- [EXERCISE]: With the material below, print exactly the lines between the line holding "Пеппи, или Не такая, как все" and the line holding "конца известных времен, или Просто", inclusive. Add nothing else.
-=-=-=-=-
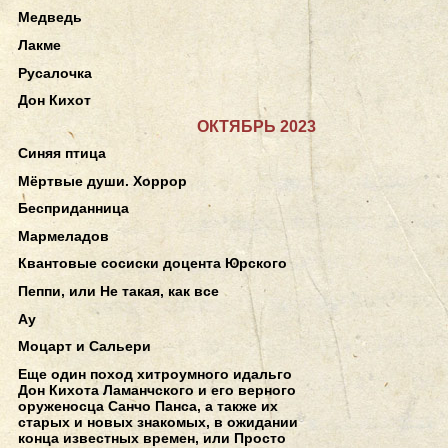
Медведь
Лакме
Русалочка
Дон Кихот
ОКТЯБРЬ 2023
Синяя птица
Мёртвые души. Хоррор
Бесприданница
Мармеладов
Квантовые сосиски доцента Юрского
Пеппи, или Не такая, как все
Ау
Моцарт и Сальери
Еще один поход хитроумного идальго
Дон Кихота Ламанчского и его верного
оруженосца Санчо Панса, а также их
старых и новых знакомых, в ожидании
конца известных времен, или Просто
-=-=-=-=-
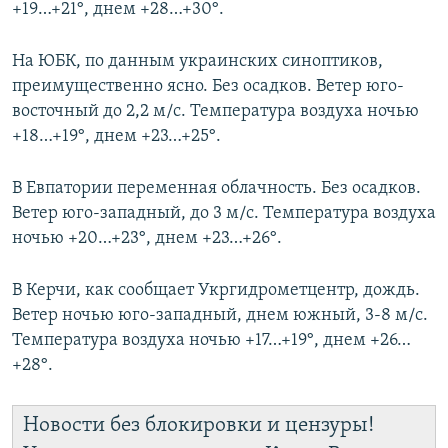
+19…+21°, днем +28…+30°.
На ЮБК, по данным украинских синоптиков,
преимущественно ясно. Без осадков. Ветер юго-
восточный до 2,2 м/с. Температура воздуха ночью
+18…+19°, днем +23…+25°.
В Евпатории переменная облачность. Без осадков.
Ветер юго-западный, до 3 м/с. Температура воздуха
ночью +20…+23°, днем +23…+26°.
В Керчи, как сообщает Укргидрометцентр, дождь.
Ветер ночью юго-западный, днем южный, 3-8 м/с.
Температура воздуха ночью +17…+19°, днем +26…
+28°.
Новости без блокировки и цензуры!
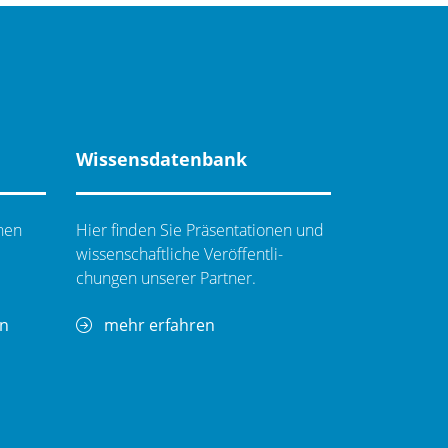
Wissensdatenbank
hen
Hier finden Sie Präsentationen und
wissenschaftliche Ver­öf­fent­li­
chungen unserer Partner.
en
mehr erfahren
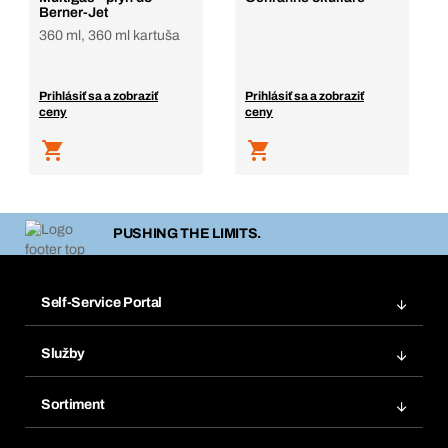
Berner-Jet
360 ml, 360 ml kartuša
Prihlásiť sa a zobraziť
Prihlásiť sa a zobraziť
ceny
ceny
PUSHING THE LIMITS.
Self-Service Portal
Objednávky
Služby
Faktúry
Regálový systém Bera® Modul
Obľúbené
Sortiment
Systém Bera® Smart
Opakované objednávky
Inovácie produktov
-=-=-=-=-
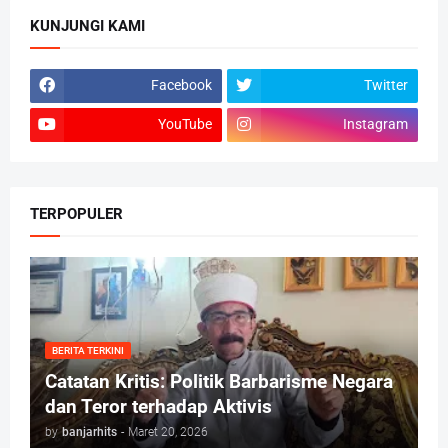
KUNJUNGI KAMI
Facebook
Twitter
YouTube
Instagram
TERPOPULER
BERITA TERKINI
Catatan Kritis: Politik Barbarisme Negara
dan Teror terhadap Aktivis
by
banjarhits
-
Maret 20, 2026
-=-=-=-=-
- [THE COMPLETED TASK]:
Пеппи, или Не такая, как все
Ау
Моцарт и Сальери
Еще один поход хитроумного идальго
Дон Кихота Ламанчского и его верного
оруженосца Санчо Панса, а также их
старых и новых знакомых, в ожидании
конца известных времен, или Просто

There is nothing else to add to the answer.